Editions: Jeffrey Gibson, Kay Rosen, Erin Shirreff, Kara Walker
September 3–October 5, 2019

Sikkema Jenkins & Co. is pleased to present a selection of editions by gallery artists Jeffrey Gibson, Erin Shirreff, Kara Walker, and Kay Rosen, on view in the back gallery from September 3 through October 5.

Jeffrey Gibson’s new series of multimedia prints, feature vivid, screen-printed letters collaged onto a digitally printed background. Adapting lyrics from popular dance songs of the eighties and nineties, Gibson prints highlight the centrality of joy and celebration as a form of strength and resistance for marginalized communities. Published by Sikkema Jenkins & Co. and printed by the Lower East Side Printshop, each print is an edition of 30, and comes with a custom color frame.

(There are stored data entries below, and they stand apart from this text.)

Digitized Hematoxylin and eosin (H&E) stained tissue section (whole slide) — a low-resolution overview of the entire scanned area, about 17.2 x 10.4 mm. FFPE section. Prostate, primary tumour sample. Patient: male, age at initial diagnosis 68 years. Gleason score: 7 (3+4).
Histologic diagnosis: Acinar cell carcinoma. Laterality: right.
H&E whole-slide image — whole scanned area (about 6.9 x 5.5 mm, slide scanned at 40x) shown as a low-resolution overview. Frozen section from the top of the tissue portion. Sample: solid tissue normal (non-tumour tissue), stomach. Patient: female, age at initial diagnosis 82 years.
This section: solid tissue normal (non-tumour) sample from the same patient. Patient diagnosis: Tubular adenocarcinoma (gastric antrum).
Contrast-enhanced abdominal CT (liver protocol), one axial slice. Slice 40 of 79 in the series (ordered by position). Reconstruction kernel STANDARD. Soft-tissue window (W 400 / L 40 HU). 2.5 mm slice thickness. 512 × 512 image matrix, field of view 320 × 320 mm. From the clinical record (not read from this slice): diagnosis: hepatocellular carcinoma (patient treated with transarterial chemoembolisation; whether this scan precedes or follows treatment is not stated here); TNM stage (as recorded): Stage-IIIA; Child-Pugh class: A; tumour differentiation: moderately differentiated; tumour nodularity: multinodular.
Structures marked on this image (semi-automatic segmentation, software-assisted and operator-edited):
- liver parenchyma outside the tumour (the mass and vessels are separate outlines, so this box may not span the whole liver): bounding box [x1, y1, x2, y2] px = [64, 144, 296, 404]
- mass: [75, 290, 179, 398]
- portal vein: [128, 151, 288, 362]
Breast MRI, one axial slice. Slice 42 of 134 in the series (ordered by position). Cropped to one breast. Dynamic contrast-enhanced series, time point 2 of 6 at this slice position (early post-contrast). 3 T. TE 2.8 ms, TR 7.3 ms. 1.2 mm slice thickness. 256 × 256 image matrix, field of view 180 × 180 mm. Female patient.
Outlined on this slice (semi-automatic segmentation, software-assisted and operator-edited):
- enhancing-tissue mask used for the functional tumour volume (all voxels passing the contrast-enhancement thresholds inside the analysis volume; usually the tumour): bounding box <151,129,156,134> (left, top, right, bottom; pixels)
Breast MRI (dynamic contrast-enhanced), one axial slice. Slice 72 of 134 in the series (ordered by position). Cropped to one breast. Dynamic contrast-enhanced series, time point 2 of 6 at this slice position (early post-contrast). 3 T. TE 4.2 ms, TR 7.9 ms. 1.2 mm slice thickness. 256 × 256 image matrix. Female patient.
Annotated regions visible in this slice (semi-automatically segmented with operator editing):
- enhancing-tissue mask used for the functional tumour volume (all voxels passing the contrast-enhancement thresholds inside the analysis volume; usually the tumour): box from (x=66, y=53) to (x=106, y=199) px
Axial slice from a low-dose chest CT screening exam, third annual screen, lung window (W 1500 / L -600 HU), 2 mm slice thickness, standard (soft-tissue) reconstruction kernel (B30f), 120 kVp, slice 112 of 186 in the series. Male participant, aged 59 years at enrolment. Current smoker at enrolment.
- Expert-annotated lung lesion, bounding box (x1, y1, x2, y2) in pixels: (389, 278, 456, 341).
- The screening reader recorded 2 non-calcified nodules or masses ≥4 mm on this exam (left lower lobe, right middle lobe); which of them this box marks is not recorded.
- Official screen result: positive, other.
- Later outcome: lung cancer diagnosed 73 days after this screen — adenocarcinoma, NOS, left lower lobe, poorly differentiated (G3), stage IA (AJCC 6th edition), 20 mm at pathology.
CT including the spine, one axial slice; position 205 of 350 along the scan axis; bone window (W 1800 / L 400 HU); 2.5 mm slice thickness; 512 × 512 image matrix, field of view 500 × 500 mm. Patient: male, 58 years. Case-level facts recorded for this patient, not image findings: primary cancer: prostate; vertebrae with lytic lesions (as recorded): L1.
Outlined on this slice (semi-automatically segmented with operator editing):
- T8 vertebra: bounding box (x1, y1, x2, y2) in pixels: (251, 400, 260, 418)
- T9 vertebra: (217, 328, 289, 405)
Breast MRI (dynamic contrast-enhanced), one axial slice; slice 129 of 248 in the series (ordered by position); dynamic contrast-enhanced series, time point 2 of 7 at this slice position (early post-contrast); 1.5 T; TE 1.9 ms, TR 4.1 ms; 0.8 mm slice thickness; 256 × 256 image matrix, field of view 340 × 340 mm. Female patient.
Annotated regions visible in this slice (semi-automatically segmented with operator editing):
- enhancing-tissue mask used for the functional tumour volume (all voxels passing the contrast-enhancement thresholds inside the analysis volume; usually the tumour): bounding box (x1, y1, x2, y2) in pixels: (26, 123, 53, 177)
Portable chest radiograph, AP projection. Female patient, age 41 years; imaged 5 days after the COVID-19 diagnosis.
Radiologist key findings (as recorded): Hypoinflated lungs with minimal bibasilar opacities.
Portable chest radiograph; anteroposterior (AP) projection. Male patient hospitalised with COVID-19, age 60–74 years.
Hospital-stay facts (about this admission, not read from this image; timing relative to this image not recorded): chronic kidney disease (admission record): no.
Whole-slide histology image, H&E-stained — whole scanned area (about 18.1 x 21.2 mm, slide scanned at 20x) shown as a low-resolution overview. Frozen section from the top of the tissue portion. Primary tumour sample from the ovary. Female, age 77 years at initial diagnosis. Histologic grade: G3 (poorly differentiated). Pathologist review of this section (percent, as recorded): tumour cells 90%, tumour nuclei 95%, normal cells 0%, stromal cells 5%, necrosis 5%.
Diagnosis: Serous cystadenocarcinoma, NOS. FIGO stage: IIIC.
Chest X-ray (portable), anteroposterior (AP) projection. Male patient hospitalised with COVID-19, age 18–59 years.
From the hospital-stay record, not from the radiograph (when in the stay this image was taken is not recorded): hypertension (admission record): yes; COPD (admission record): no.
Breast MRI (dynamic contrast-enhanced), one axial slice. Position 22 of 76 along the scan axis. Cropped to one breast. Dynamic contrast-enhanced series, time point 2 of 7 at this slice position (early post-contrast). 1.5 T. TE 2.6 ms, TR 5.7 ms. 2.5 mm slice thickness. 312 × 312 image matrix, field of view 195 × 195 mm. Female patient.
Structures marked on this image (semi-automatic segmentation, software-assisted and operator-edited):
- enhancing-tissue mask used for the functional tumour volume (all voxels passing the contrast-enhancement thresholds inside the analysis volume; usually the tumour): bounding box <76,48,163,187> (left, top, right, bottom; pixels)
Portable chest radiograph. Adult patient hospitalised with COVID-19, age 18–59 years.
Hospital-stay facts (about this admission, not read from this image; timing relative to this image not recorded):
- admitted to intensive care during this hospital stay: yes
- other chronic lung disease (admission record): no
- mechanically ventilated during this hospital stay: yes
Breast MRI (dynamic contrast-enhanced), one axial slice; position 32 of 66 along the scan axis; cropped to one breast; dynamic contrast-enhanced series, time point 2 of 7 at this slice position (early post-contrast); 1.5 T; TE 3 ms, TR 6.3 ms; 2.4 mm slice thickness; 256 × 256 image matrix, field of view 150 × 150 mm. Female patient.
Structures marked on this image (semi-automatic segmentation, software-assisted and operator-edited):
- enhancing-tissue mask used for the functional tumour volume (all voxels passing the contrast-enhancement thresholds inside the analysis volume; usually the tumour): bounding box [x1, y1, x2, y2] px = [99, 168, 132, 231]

Kay Rosen’s edition, The Man, is centered around the idea of formal and textual transformation. Spanning the wall in a series of vinyl letters, The Man composes a narrative based on repeated phrases and wordplay. The body of “The Man” is deconstructed across each line of text, as a series of interconnected linguistic relationships rather than a cohesive singular identity. Rosen’s work utilizes the force of language, or a singular word, to recontextualize language as a visual experience. 

Erin Shirreff’s Four Heads diptych appropriates Jean Arp painted wood sculpture Two Heads (1929). Using the printing methods of photogravure and Chine-collé, Four Heads reconfigures the three-dimensional forms and edges of Arp’s sculpture on a two-dimensional plane. By reinterpreting traditional representations of image, form, and dimensionality, Shirreff’s work asks viewer’s how to negotiate the difference between object and photographic representation. 

The High Note, The Low Note, The Psychotic and The Judge (2018) by Kara Walker is a painted-laser cut stainless steel sculpture produced as a limited edition for the Camden Arts Centre in London. Fabricated by Workshop Art Fabricator in Kingston, NY, The High Note features four grotesque faces bisecting one another on two opposing steel sheets. Walker’s work reveals the multiple identities implicated by the horrors of slavery and white supremacy.